- _TASK STATEMENT_:
The response must consist of all the records, retyped exactly.

- _SOURCE MATERIAL_:
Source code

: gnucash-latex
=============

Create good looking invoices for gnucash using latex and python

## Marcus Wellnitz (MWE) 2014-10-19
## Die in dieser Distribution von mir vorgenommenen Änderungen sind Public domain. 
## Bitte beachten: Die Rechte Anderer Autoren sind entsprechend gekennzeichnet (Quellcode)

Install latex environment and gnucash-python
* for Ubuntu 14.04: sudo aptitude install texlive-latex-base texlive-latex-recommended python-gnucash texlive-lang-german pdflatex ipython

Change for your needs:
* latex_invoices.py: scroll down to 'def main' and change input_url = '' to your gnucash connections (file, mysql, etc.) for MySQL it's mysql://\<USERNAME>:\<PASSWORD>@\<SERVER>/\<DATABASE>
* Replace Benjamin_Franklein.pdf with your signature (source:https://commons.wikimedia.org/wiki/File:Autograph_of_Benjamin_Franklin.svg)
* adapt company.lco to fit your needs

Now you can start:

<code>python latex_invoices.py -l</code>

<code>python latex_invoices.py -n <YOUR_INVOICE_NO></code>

- _ANSWER SECTION_:
Source code

: gnucash-latex
=============

Create good looking invoices for gnucash using latex and python

## Marcus Wellnitz (MWE) 2014-10-19
## Die in dieser Distribution von mir vorgenommenen Änderungen sind Public domain. 
## Bitte beachten: Die Rechte Anderer Autoren sind entsprechend gekennzeichnet (Quellcode)

Install latex environment and gnucash-python
* for Ubuntu 14.04: sudo aptitude install texlive-latex-base texlive-latex-recommended python-gnucash texlive-lang-german pdflatex ipython

Change for your needs:
* latex_invoices.py: scroll down to 'def main' and change input_url = '' to your gnucash connections (file, mysql, etc.) for MySQL it's mysql://\<USERNAME>:\<PASSWORD>@\<SERVER>/\<DATABASE>
* Replace Benjamin_Franklein.pdf with your signature (source:https://commons.wikimedia.org/wiki/File:Autograph_of_Benjamin_Franklin.svg)
* adapt company.lco to fit your needs

Now you can start:

<code>python latex_invoices.py -l</code>

<code>python latex_invoices.py -n <YOUR_INVOICE_NO></code>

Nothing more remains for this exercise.